### Record excerpts:
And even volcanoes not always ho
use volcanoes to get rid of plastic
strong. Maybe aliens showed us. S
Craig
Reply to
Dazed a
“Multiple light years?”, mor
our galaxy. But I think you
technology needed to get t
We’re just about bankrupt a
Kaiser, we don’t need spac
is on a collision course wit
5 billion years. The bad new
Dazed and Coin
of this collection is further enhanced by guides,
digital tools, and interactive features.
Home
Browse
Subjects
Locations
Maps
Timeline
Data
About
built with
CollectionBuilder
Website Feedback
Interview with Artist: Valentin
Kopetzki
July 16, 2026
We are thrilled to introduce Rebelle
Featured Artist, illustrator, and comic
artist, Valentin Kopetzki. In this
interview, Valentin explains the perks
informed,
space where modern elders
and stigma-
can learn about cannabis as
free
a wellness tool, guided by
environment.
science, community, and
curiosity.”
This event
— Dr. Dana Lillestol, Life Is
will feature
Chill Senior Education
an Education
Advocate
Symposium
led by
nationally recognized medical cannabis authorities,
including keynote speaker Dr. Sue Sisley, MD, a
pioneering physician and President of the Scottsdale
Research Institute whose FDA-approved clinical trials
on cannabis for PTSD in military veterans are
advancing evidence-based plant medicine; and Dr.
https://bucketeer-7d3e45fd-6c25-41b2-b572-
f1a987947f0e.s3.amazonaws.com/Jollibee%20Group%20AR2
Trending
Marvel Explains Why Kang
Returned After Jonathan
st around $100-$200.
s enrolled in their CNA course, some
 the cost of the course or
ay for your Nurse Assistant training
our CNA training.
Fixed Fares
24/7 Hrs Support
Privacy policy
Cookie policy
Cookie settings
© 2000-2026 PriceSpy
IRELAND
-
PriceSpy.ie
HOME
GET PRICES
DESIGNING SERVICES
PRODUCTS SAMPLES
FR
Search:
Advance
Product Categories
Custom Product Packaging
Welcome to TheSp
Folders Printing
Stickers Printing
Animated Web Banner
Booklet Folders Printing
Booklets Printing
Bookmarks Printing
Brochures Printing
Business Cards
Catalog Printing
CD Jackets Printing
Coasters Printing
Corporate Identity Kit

### Directions:
Edit the rows above, replacing every "Printing" with "Print" and leaving the rest unchanged.

### Output of the exercise:
And even volcanoes not always ho
use volcanoes to get rid of plastic
strong. Maybe aliens showed us. S
Craig
Reply to
Dazed a
“Multiple light years?”, mor
our galaxy. But I think you
technology needed to get t
We’re just about bankrupt a
Kaiser, we don’t need spac
is on a collision course wit
5 billion years. The bad new
Dazed and Coin
of this collection is further enhanced by guides,
digital tools, and interactive features.
Home
Browse
Subjects
Locations
Maps
Timeline
Data
About
built with
CollectionBuilder
Website Feedback
Interview with Artist: Valentin
Kopetzki
July 16, 2026
We are thrilled to introduce Rebelle
Featured Artist, illustrator, and comic
artist, Valentin Kopetzki. In this
interview, Valentin explains the perks
informed,
space where modern elders
and stigma-
can learn about cannabis as
free
a wellness tool, guided by
environment.
science, community, and
curiosity.”
This event
— Dr. Dana Lillestol, Life Is
will feature
Chill Senior Education
an Education
Advocate
Symposium
led by
nationally recognized medical cannabis authorities,
including keynote speaker Dr. Sue Sisley, MD, a
pioneering physician and President of the Scottsdale
Research Institute whose FDA-approved clinical trials
on cannabis for PTSD in military veterans are
advancing evidence-based plant medicine; and Dr.
https://bucketeer-7d3e45fd-6c25-41b2-b572-
f1a987947f0e.s3.amazonaws.com/Jollibee%20Group%20AR2
Trending
Marvel Explains Why Kang
Returned After Jonathan
st around $100-$200.
s enrolled in their CNA course, some
 the cost of the course or
ay for your Nurse Assistant training
our CNA training.
Fixed Fares
24/7 Hrs Support
Privacy policy
Cookie policy
Cookie settings
© 2000-2026 PriceSpy
IRELAND
-
PriceSpy.ie
HOME
GET PRICES
DESIGNING SERVICES
PRODUCTS SAMPLES
FR
Search:
Advance
Product Categories
Custom Product Packaging
Welcome to TheSp
Folders Print
Stickers Print
Animated Web Banner
Booklet Folders Print
Booklets Print
Bookmarks Print
Brochures Print
Business Cards
Catalog Print
CD Jackets Print
Coasters Print
Corporate Identity Kit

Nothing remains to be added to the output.